Problem statement —
Return only the lines of the listing below that run from the line with "fossile. In questo" through the line with "Представьте, что вы сидите на лавочке и чита", both ends included, exactly as written.

Data —
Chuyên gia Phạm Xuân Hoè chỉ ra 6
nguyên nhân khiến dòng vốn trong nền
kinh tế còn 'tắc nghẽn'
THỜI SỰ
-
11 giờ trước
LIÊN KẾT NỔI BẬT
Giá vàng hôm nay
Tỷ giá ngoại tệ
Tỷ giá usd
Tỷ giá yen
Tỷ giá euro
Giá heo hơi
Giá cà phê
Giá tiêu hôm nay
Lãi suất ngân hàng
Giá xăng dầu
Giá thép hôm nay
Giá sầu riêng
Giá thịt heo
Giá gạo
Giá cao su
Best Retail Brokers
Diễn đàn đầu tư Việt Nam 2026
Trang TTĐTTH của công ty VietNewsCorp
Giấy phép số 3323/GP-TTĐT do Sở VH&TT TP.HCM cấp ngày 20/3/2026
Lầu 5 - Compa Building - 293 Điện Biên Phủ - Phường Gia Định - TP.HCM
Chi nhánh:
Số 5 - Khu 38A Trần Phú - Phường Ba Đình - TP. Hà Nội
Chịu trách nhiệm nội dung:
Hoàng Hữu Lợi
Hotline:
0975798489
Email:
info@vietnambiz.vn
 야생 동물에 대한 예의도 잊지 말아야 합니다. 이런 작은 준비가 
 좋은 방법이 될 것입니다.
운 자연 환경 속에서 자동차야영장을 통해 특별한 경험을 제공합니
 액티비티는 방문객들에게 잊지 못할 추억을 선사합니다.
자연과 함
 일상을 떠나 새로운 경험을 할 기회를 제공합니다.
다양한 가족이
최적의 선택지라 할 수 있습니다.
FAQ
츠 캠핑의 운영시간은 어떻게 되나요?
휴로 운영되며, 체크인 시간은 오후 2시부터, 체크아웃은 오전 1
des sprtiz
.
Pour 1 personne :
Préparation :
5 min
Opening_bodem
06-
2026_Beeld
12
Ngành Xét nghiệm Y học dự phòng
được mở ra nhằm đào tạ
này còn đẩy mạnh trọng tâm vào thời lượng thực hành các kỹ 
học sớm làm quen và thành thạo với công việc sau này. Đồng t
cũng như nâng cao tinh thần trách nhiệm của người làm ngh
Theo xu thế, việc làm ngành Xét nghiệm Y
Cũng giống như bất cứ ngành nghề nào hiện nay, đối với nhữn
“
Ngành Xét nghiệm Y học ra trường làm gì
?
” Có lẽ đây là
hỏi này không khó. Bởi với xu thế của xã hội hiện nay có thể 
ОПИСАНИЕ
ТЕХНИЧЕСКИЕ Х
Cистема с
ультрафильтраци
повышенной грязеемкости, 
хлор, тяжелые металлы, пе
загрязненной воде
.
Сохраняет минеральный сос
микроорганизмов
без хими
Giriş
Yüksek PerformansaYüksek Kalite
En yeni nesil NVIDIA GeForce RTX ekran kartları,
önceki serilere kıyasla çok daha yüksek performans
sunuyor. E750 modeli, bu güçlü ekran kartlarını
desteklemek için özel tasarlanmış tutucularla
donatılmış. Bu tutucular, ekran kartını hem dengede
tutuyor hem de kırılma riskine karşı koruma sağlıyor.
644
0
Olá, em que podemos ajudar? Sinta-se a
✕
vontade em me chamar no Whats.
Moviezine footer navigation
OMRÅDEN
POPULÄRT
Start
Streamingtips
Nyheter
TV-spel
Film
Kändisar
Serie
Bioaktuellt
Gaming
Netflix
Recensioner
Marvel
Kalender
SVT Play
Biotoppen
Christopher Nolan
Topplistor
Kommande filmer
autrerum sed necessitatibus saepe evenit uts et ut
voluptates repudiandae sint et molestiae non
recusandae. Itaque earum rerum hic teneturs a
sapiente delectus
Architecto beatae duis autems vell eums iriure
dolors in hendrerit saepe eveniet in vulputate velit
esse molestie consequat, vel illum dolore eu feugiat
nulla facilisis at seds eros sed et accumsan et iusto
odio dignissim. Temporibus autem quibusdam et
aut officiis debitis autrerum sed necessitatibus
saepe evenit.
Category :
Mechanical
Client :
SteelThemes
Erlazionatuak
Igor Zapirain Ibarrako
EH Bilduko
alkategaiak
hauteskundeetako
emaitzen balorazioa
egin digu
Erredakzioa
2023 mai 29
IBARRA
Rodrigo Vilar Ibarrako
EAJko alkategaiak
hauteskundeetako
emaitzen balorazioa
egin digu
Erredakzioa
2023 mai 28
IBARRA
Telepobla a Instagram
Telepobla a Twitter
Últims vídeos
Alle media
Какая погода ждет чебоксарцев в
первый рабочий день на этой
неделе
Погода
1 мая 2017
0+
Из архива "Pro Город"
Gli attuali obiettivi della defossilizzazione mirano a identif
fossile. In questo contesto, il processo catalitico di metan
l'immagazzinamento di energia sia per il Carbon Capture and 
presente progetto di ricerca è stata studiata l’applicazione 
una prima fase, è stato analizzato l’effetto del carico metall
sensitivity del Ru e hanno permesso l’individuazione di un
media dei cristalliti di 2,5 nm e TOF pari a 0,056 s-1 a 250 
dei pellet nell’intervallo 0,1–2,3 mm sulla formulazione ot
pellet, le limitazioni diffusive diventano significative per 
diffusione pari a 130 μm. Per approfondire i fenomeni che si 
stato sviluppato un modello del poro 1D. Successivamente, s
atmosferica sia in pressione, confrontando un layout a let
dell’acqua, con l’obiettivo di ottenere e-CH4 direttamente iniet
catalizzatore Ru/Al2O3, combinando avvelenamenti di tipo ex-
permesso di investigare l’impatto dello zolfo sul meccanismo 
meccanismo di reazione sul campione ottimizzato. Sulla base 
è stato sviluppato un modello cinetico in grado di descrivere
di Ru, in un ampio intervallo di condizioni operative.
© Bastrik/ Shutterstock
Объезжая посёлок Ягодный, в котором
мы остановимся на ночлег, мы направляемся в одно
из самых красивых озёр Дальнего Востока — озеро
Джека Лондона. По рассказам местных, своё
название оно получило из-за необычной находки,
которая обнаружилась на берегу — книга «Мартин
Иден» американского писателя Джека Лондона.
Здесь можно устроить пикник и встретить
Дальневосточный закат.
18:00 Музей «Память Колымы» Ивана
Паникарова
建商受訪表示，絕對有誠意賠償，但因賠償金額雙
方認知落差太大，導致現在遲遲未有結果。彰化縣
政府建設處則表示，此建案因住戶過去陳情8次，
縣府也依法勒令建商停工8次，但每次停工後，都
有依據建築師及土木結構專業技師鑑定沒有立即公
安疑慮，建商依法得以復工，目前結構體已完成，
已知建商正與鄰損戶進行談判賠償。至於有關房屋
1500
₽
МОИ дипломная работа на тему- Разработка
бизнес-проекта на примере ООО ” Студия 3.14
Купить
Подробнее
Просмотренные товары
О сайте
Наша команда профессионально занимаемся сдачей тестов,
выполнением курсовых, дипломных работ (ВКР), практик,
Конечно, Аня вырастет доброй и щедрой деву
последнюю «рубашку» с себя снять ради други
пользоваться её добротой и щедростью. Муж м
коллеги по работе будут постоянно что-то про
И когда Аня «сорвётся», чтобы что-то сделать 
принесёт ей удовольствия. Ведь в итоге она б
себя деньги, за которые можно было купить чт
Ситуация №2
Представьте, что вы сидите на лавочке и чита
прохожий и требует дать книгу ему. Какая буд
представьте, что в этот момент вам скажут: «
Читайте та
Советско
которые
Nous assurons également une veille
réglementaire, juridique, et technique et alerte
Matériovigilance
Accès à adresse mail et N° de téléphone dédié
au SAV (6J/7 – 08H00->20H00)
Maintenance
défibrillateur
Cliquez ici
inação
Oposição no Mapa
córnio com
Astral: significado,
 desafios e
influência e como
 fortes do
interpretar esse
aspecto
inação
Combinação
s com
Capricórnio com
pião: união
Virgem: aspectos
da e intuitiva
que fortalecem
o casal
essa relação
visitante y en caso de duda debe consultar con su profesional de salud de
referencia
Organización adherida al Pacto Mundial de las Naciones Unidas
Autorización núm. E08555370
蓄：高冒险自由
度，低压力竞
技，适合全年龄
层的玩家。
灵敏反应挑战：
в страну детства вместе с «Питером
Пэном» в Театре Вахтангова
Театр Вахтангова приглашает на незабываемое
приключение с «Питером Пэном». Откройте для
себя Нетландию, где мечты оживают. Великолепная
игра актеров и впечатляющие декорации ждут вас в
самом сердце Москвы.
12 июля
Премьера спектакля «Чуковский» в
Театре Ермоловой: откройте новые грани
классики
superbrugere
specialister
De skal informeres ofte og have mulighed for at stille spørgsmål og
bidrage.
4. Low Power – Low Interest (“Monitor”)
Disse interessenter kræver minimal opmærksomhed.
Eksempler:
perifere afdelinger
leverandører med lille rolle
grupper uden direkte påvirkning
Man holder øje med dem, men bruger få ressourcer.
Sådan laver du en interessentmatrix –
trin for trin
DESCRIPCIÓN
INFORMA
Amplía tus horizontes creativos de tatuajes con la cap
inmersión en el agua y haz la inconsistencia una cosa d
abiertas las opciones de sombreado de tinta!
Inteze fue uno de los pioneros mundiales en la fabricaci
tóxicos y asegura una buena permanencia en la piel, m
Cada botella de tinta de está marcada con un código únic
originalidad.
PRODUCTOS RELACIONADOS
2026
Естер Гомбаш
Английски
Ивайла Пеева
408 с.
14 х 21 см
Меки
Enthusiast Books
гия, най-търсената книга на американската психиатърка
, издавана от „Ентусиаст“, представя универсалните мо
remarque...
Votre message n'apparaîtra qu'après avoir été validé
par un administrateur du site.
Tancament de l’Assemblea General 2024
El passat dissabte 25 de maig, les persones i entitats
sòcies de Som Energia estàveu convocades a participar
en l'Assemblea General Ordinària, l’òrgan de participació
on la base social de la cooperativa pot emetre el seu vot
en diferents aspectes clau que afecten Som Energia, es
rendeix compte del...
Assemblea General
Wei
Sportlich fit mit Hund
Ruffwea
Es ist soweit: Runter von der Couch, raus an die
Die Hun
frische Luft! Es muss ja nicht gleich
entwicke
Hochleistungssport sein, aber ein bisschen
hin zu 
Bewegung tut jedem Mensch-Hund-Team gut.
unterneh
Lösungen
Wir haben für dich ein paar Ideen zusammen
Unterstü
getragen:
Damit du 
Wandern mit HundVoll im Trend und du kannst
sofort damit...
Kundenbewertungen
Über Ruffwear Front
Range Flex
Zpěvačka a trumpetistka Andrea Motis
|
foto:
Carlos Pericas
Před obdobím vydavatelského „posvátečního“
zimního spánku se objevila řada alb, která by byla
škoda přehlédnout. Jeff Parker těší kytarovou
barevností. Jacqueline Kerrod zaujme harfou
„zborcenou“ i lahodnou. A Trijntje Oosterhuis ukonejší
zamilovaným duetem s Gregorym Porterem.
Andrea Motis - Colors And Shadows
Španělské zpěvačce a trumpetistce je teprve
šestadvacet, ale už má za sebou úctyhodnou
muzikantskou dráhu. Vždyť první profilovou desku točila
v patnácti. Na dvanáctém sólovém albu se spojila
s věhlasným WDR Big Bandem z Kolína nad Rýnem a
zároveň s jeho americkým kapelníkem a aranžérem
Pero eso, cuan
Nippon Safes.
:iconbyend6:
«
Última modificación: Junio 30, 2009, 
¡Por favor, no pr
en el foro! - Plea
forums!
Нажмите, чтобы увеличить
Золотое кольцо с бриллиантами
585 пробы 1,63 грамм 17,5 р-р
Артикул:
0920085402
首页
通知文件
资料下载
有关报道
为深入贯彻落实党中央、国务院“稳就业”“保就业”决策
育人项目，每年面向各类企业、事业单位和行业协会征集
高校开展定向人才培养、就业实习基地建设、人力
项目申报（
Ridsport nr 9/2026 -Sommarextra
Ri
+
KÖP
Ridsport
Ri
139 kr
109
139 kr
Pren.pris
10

Output below —
fossile. In questo contesto, il processo catalitico di metan
l'immagazzinamento di energia sia per il Carbon Capture and 
presente progetto di ricerca è stata studiata l’applicazione 
una prima fase, è stato analizzato l’effetto del carico metall
sensitivity del Ru e hanno permesso l’individuazione di un
media dei cristalliti di 2,5 nm e TOF pari a 0,056 s-1 a 250 
dei pellet nell’intervallo 0,1–2,3 mm sulla formulazione ot
pellet, le limitazioni diffusive diventano significative per 
diffusione pari a 130 μm. Per approfondire i fenomeni che si 
stato sviluppato un modello del poro 1D. Successivamente, s
atmosferica sia in pressione, confrontando un layout a let
dell’acqua, con l’obiettivo di ottenere e-CH4 direttamente iniet
catalizzatore Ru/Al2O3, combinando avvelenamenti di tipo ex-
permesso di investigare l’impatto dello zolfo sul meccanismo 
meccanismo di reazione sul campione ottimizzato. Sulla base 
è stato sviluppato un modello cinetico in grado di descrivere
di Ru, in un ampio intervallo di condizioni operative.
© Bastrik/ Shutterstock
Объезжая посёлок Ягодный, в котором
мы остановимся на ночлег, мы направляемся в одно
из самых красивых озёр Дальнего Востока — озеро
Джека Лондона. По рассказам местных, своё
название оно получило из-за необычной находки,
которая обнаружилась на берегу — книга «Мартин
Иден» американского писателя Джека Лондона.
Здесь можно устроить пикник и встретить
Дальневосточный закат.
18:00 Музей «Память Колымы» Ивана
Паникарова
建商受訪表示，絕對有誠意賠償，但因賠償金額雙
方認知落差太大，導致現在遲遲未有結果。彰化縣
政府建設處則表示，此建案因住戶過去陳情8次，
縣府也依法勒令建商停工8次，但每次停工後，都
有依據建築師及土木結構專業技師鑑定沒有立即公
安疑慮，建商依法得以復工，目前結構體已完成，
已知建商正與鄰損戶進行談判賠償。至於有關房屋
1500
₽
МОИ дипломная работа на тему- Разработка
бизнес-проекта на примере ООО ” Студия 3.14
Купить
Подробнее
Просмотренные товары
О сайте
Наша команда профессионально занимаемся сдачей тестов,
выполнением курсовых, дипломных работ (ВКР), практик,
Конечно, Аня вырастет доброй и щедрой деву
последнюю «рубашку» с себя снять ради други
пользоваться её добротой и щедростью. Муж м
коллеги по работе будут постоянно что-то про
И когда Аня «сорвётся», чтобы что-то сделать 
принесёт ей удовольствия. Ведь в итоге она б
себя деньги, за которые можно было купить чт
Ситуация №2
Представьте, что вы сидите на лавочке и чита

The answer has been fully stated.